● **TEXT FOR ANALYSIS**
····················

In my case the crypto_LUKS partition contains LVM2_member (because I set up LVM) which is another virtual device that under it contains the concrete filesystems ext4 (/) and swap. You don't probably have to use LVM to achieve encryption, but I used it because you can do cool stuff like extend a volume to two hard disks, snapshotting etc.

You can think of crypto_LUKS and LVM2_member as filters: they take something as input, and give something as an output. crypto_LUKS takes the raw encrypted blocks from the hard disk and give the decrypted blocks as an output. LVM is another filter (and another indirection) which gives additional features.

The above textual graph in a more visual way:

               +-----------+
               |           |
               | Hard disk |
               |           |
               +-+---+---+-+
                 |   |   |
        +--------+   |   +--------+
        |            |            |
        |            |            |
+-------v---+  +-----v----+ +-----v------------------+
|           |  |          | |                        |
|  Volume 1 |  | Volume 2 | | Volume 3               |
|  EFI      |  | /boot    | | crypto_LUKS            |
|           |  |          | | (virtual block device) |
+-----------+  +----------+ |                        |
                            +------+-----------------+
                                   |
                                   |
                            +------v------+
                            |             |
                            | Volume 1    |
                            | LVM2_member |
                            |             |
                            +--+--------+-+
                               |        |
                               |        |
                          +----v-----+ +v-----+
                          |          | |      |
                          | / (root) | | swap |
                          | ext4     | |      |
                          |          | +------+
                          +----------+

How the system boots up

Since the encryption is implemented in software (Linux kernel module), the system has to read some stuff from the hard drive to be able to present a user interface for asking the passphrase to recover the encryption key with (to achieve decryption), so how can you say my data is secret if the computer can read some data off of the disk without my passphrase?

Good question! Basically it boils down to this: the boot partition (/boot) is unencrypted and it contains the kernel and the most important modules that are required before actually booting the machine into usable state. These things are required pre-boot:

  • Kernel (/boot/vmlinuz-4.8.0-53-generic)
  • Initial RAM disk (/boot/initrd.img-4.8.0-53-generic, read more)
  • Other stuff from /boot like GRUB's (Linux's bootloader) configuration

So the boot process goes like this:

  • You press the power button
  • The CPU starts, and jumps to a hardcoded address of 0xfffffff0, which is mapped to BIOS ROM by the motherboard/hardware.

····················

● **REQUEST**
Which things does the explanation of an encrypted Linux disk layout list as required pre-boot?

● **DATASET EXTRACT**
····················

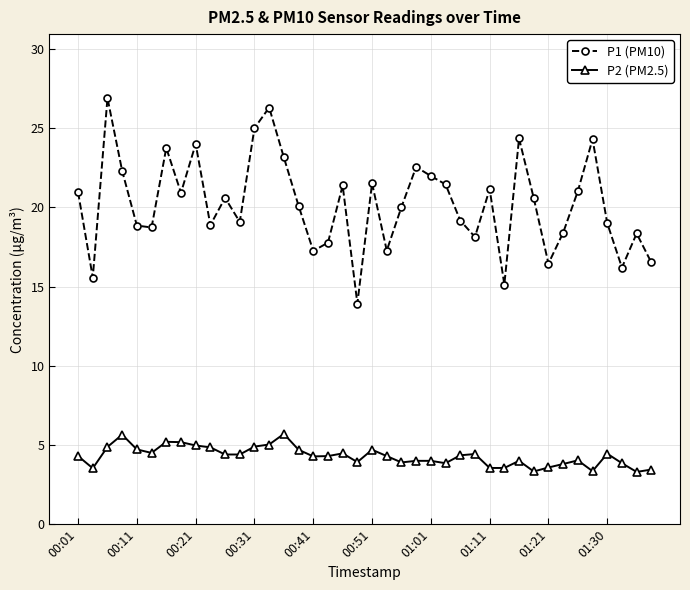

What is the maximum value shown in the chart?

26.9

····················

● **WRITTEN SOLUTION**
- The kernel (/boot/vmlinuz-4.8.0-53-generic)
- The initial RAM disk (/boot/initrd.img-4.8.0-53-generic)
- Other stuff from /boot, such as GRUB's configuration